■ Requirement ■
Copy out every line below word for word, but leave the pictures out of your answer.

■ Information provided ■
★ ★ ★ ★

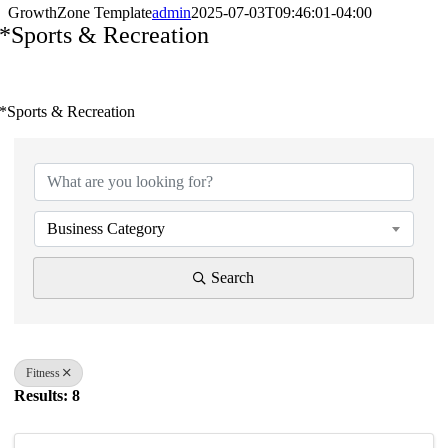
GrowthZone Template
admin
2025-07-03T09:46:01-04:00
*Sports & Recreation
*Sports & Recreation
{Directory Results}
Business Category
Search
Fitness
Results: 8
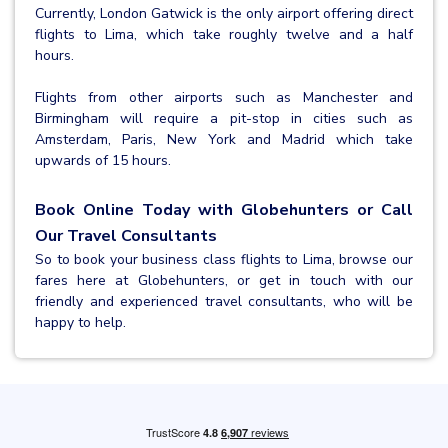
Currently, London Gatwick is the only airport offering direct
flights to Lima, which take roughly twelve and a half
hours.
Flights from other airports such as Manchester and
Birmingham will require a pit-stop in cities such as
Amsterdam, Paris, New York and Madrid which take
upwards of 15 hours.
Book Online Today with Globehunters or Call
Our Travel Consultants
So to book your business class flights to Lima, browse our
fares here at Globehunters, or get in touch with our
friendly and experienced travel consultants, who will be
happy to help.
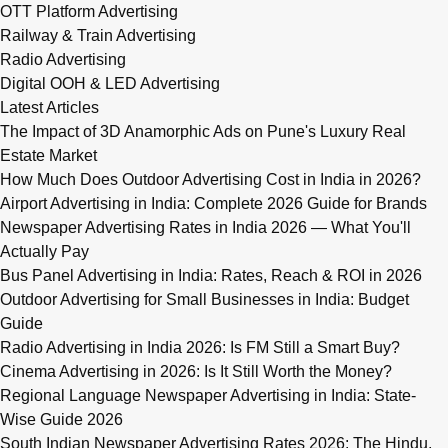
OTT Platform Advertising
Railway & Train Advertising
Radio Advertising
Digital OOH & LED Advertising
Latest Articles
The Impact of 3D Anamorphic Ads on Pune's Luxury Real
Estate Market
How Much Does Outdoor Advertising Cost in India in 2026?
Airport Advertising in India: Complete 2026 Guide for Brands
Newspaper Advertising Rates in India 2026 — What You'll
Actually Pay
Bus Panel Advertising in India: Rates, Reach & ROI in 2026
Outdoor Advertising for Small Businesses in India: Budget
Guide
Radio Advertising in India 2026: Is FM Still a Smart Buy?
Cinema Advertising in 2026: Is It Still Worth the Money?
Regional Language Newspaper Advertising in India: State-
Wise Guide 2026
South Indian Newspaper Advertising Rates 2026: The Hindu,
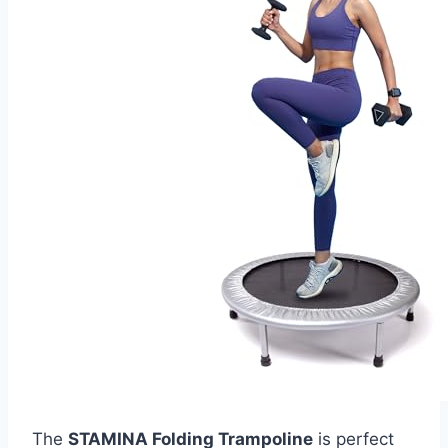
The
STAMINA Folding Trampoline
is perfect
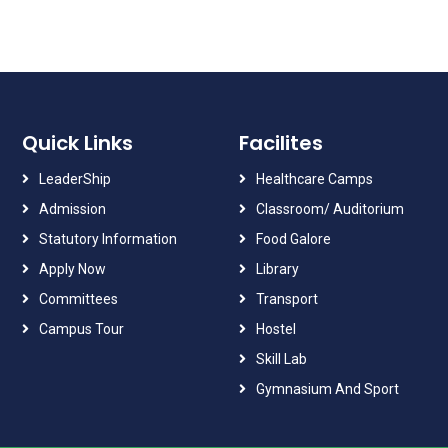
Quick Links
Facilites
LeaderShip
Healthcare Camps
Admission
Classroom/ Auditorium
Statutory Information
Food Galore
Apply Now
Library
Committees
Transport
Campus Tour
Hostel
Skill Lab
Gymnasium And Sport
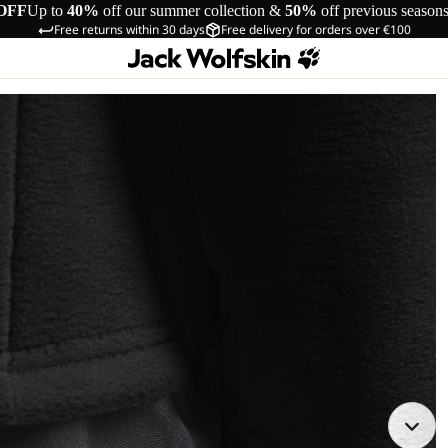
OFF
Up to
40%
off our summer collection &
50%
off previous season
Free returns within 30 days
Free delivery for orders over €100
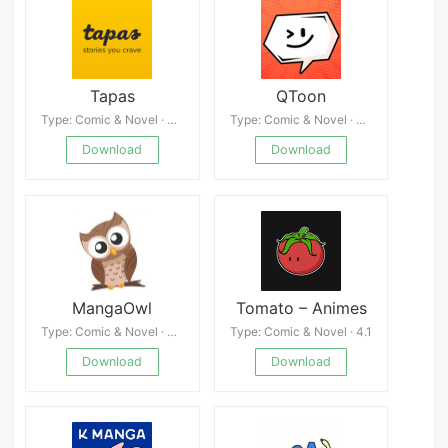
Tapas
QToon
Type: Comic & Novel · 4.9
Type: Comic & Novel · 4.7
Download
Download
MangaOwl
Tomato – Animes
Type: Comic & Novel · 4.8
Type: Comic & Novel · 4.1
Download
Download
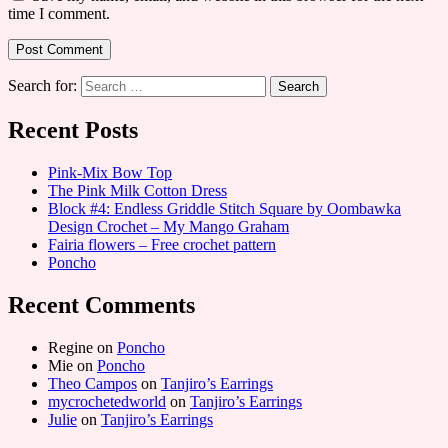
time I comment.
Search for:
Recent Posts
Pink-Mix Bow Top
The Pink Milk Cotton Dress
Block #4: Endless Griddle Stitch Square by Oombawka
Design Crochet – My Mango Graham
Fairia flowers – Free crochet pattern
Poncho
Recent Comments
Regine
on
Poncho
Mie
on
Poncho
Theo Campos
on
Tanjiro’s Earrings
mycrochetedworld
on
Tanjiro’s Earrings
Julie
on
Tanjiro’s Earrings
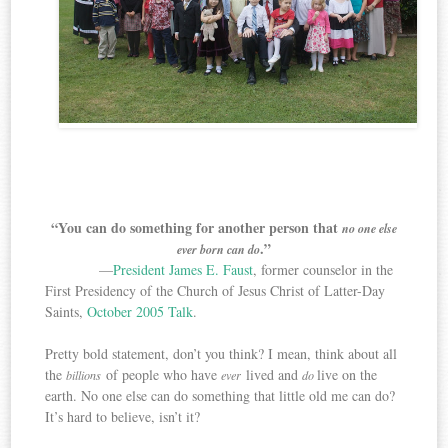
“You can do something for another person that
no one else
.”
ever born can do
—
President James E. Faust
, former counselor in the
First Presidency of the Church of Jesus Christ of Latter-Day
Saints,
October 2005 Talk
.
Pretty bold statement, don’t you think? I mean, think about all
the
of people who have
lived and
live on the
billions
ever
do
earth. No one else can do something that little old me can do?
It’s hard to believe, isn’t it?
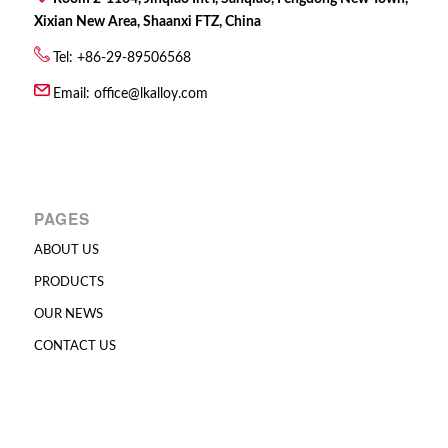
Xixian New Area, Shaanxi FTZ, China
Tel: +86-29-89506568
Email:
office@lkalloy.com
PAGES
ABOUT US
PRODUCTS
OUR NEWS
CONTACT US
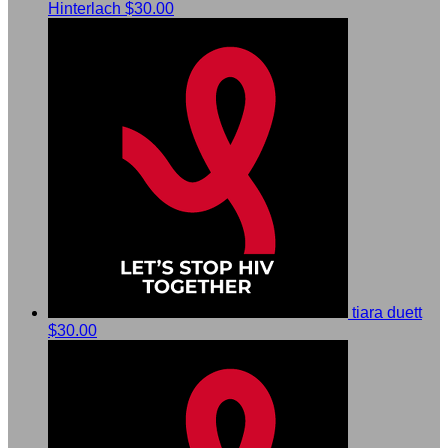
Hinterlach
$30.00
tiara duett
$30.00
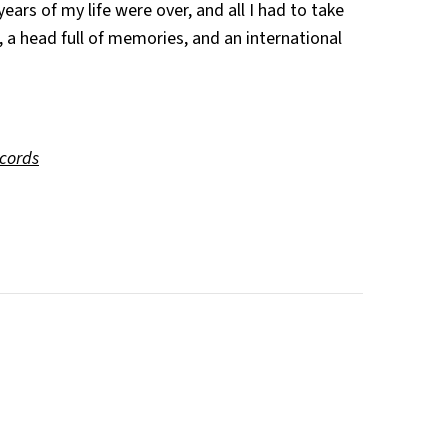
ears of my life were over, and all I had to take
a head full of memories, and an international
ecords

★ ★ ★ ★

■ Solved problem ■
GrowthZone Template
admin
2025-07-03T09:46:01-04:00
*Sports & Recreation
*Sports & Recreation
{Directory Results}
Business Category
Search
Fitness
Results: 8
Currently, London Gatwick is the only airport offering direct
flights to Lima, which take roughly twelve and a half
hours.
Flights from other airports such as Manchester and
Birmingham will require a pit-stop in cities such as
Amsterdam, Paris, New York and Madrid which take
upwards of 15 hours.
Book Online Today with Globehunters or Call
Our Travel Consultants
So to book your business class flights to Lima, browse our
fares here at Globehunters, or get in touch with our
friendly and experienced travel consultants, who will be
happy to help.
OTT Platform Advertising
Railway & Train Advertising
Radio Advertising
Digital OOH & LED Advertising
Latest Articles
The Impact of 3D Anamorphic Ads on Pune's Luxury Real
Estate Market
How Much Does Outdoor Advertising Cost in India in 2026?
Airport Advertising in India: Complete 2026 Guide for Brands
Newspaper Advertising Rates in India 2026 — What You'll
Actually Pay
Bus Panel Advertising in India: Rates, Reach & ROI in 2026
Outdoor Advertising for Small Businesses in India: Budget
Guide
Radio Advertising in India 2026: Is FM Still a Smart Buy?
Cinema Advertising in 2026: Is It Still Worth the Money?
Regional Language Newspaper Advertising in India: State-
Wise Guide 2026
South Indian Newspaper Advertising Rates 2026: The Hindu,
The
STAMINA Folding Trampoline
is perfect
Quick Links
Facilites
LeaderShip
Healthcare Camps
Admission
Classroom/ Auditorium
Statutory Information
Food Galore
Apply Now
Library
Committees
Transport
Campus Tour
Hostel
Skill Lab
Gymnasium And Sport
OFF
Up to
40%
off our summer collection &
50%
off previous season
Free returns within 30 days
Free delivery for orders over €100
Tapas
QToon
Type: Comic & Novel · 4.9
Type: Comic & Novel · 4.7
Download
Download
MangaOwl
Tomato – Animes
Type: Comic & Novel · 4.8
Type: Comic & Novel · 4.1
Download
Download
time I comment.
Search for:
Recent Posts
Pink-Mix Bow Top
The Pink Milk Cotton Dress
Block #4: Endless Griddle Stitch Square by Oombawka
Design Crochet – My Mango Graham
Fairia flowers – Free crochet pattern
Poncho
Recent Comments
Regine
on
Poncho
Mie
on
Poncho
Theo Campos
on
Tanjiro’s Earrings
mycrochetedworld
on
Tanjiro’s Earrings
Julie
on
Tanjiro’s Earrings
“You can do something for another person that
no one else
.”
ever born can do
—
President James E. Faust
, former counselor in the
First Presidency of the Church of Jesus Christ of Latter-Day
Saints,
October 2005 Talk
.
Pretty bold statement, don’t you think? I mean, think about all
the
of people who have
lived and
live on the
billions
ever
do
earth. No one else can do something that little old me can do?
It’s hard to believe, isn’t it?
Xixian New Area, Shaanxi FTZ, China
Tel: +86-29-89506568
Email:
office@lkalloy.com
PAGES
ABOUT US
PRODUCTS
OUR NEWS
CONTACT US
Hinterlach
$30.00
tiara duett
$30.00
ears of my life were over, and all I had to take
a head full of memories, and an international
ecords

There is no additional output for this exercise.